PENNINGTON v. ROCKDALE COUNTY et al.

35337.

Supreme Court of Georgia.

Argued September 18, 1979.

Decided November 21, 1979.

*745 Vaughn & Barksdale, A. R. Barksdale, F. Jack Lance, for appellant.

Nation, Maddox & Starnes, Sidney L. Nation, for appellees.

HILL, Justice.

This is a zoning case. Plaintiff-appellant is the owner of approximately 54 acres located at the southeast corner of the intersection of Ga. 20 and Honey Creek Road in Rockdale County. At the present time one acre of plaintiff's property at the corner is zoned C-1 (commercial). The remaining 53 acres are zoned A-R (agricultural-residential) and were used as a dairy until about 1969.

The other 3 corners of the intersection are zoned commercial and one of these, that tract north of plaintiff's property across Honey Creek Road, contains almost 14 acres zoned commercial but not yet used as such.

Plaintiff sought to rezone 15.14 of his 54 acres from A-R to C-1 so as to have 16.14 acres at the intersection to sell as a shopping center at a sale price of $8,800 per acre. Plaintiff offered evidence from which the trial judge was authorized to find that his one acre zoned C-1 at the corner was worth in excess of $20,000 and that the other 15.14 acres were worth $3,000 per acre zoned A-R.[1]

The county commissioners denied the requested rezoning and plaintiff filed suit. The trial court denied relief and we affirm.

A zoning ordinance is presumed to be valid and the burden is on the property owner attacking the zoning classification to overcome this presumption by clear and convincing evidence. Guhl v. Holcomb Bridge Rd. Corp., *744 238 Ga. 322, 323 (232 SE2d 830) (1977). In Guhl we held that one of the factors to be considered is the extent to which the value of the owner's property is diminished by the zoning classification. In Guhl the property could not reasonably and economically be used for the purpose for which it was zoned (238 Ga. at 324, finding No. 7).

In the birthright case of Barrett v. Hamby, 235 Ga. 262, 266 (219 SE2d 399) (1975), we said "...if the zoning regulation results in relatively little gain or benefit to the public while inflicting serious injury or loss on the owner, such regulation is confiscatory and void." While it is not necessary for the property to be totally useless for the purposes zoned, it is necessary that the damage to the owner be significant. Barrett v. Hamby, supra, 235 Ga. at 266. In Barrett, the evidence showed that the property was virtually unusable for residential purposes for which it was zoned, that its value for residential purposes was under $53,000 (under $2,000 per acre) whereas its value for commercial development was about $927,500 (about $35,000 per acre).

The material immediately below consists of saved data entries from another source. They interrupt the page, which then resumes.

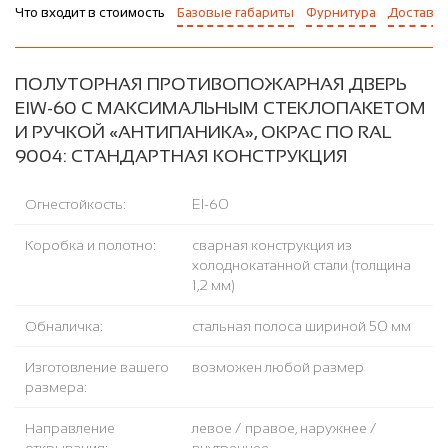
Что входит в стоимость
Базовые габариты
Фурнитура
Доставка
ПОЛУТОРНАЯ ПРОТИВОПОЖАРНАЯ ДВЕРЬ
EIW-60 С МАКСИМАЛЬНЫМ СТЕКЛОПАКЕТОМ
И РУЧКОЙ «АНТИПАНИКА», ОКРАС ПО RAL
9004: СТАНДАРТНАЯ КОНСТРУКЦИЯ
Огнестойкость:
EI-60
Коробка и полотно:
сварная конструкция из
холоднокатанной стали (толщина
1,2 мм)
Обналичка:
стальная полоса шириной 50 мм
Изготовление вашего
возможен любой размер
размера:
Направление
левое / правое, наружнее /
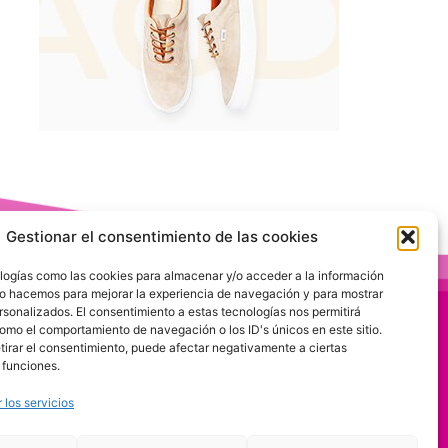
Gestionar el consentimiento de las cookies
logías como las cookies para almacenar y/o acceder a la información
 Lo hacemos para mejorar la experiencia de navegación y para mostrar
rsonalizados. El consentimiento a estas tecnologías nos permitirá
omo el comportamiento de navegación o los ID's únicos en este sitio.
etirar el consentimiento, puede afectar negativamente a ciertas
 funciones.
 los servicios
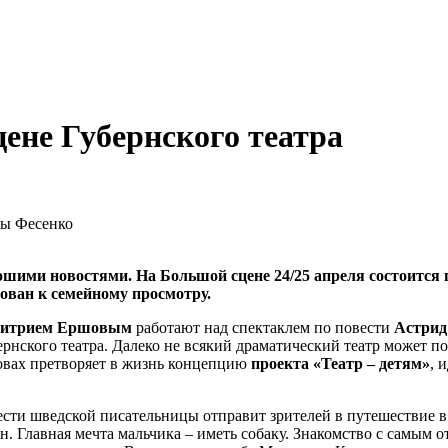
ене Губернского театра
ны Фесенко
шими новостями. На Большой сцене 24/25 апреля состоится п
дован к семейному просмотру.
итрием Ершовым
работают над спектаклем по повести
Астрид
рнского театра. Далеко не всякий драматический театр может по
ловах претворяет в жизнь концепцию
проекта «Театр – детям»
, 
ести шведской писательницы отправит зрителей в путешествие 
н. Главная мечта мальчика – иметь собаку. Знакомство с самы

As Guhl, supra, points out, the difference in property values between various zoning classifications is not the only factor to be considered, but under Barrett v. Hamby, the property owner is required to show serious and significant injury to himself in order to satisfy the burden of proof which is upon him. "It is not sufficient to show that a more profitable use could be made of the property." Avera v. City of Brunswick, 242 Ga. 73, 75 (247 SE2d 868) (1978).

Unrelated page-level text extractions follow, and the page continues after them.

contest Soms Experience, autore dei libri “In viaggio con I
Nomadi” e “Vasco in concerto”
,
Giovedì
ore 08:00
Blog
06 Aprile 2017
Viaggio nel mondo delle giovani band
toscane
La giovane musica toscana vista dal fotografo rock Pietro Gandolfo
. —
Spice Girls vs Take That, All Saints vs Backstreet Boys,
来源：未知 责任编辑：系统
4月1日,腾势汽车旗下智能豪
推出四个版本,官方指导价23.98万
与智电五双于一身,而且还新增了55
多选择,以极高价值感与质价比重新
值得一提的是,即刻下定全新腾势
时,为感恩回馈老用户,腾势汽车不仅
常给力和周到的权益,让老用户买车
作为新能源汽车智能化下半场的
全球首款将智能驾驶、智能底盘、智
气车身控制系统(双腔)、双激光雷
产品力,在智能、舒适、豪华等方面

Plaintiff did not offer any evidence that the property was not suitable for residential or agricultural use. In fact, he does not question the suitability of the zoning on the remaining 38 acres of his property. Plaintiff showed only a diminution in the value of a part of his property by reason of the zoning classification; he did not show the requisite injury to his property. Avera v. City of Brunswick, supra.

Judgment affirmed. All the Justices concur.

NOTES

[1] That is to say, plaintiff's 16.14 acres as presently zoned were worth $65,420, whereas if zoned C-1 that property would be worth $142,032, or over twice as much.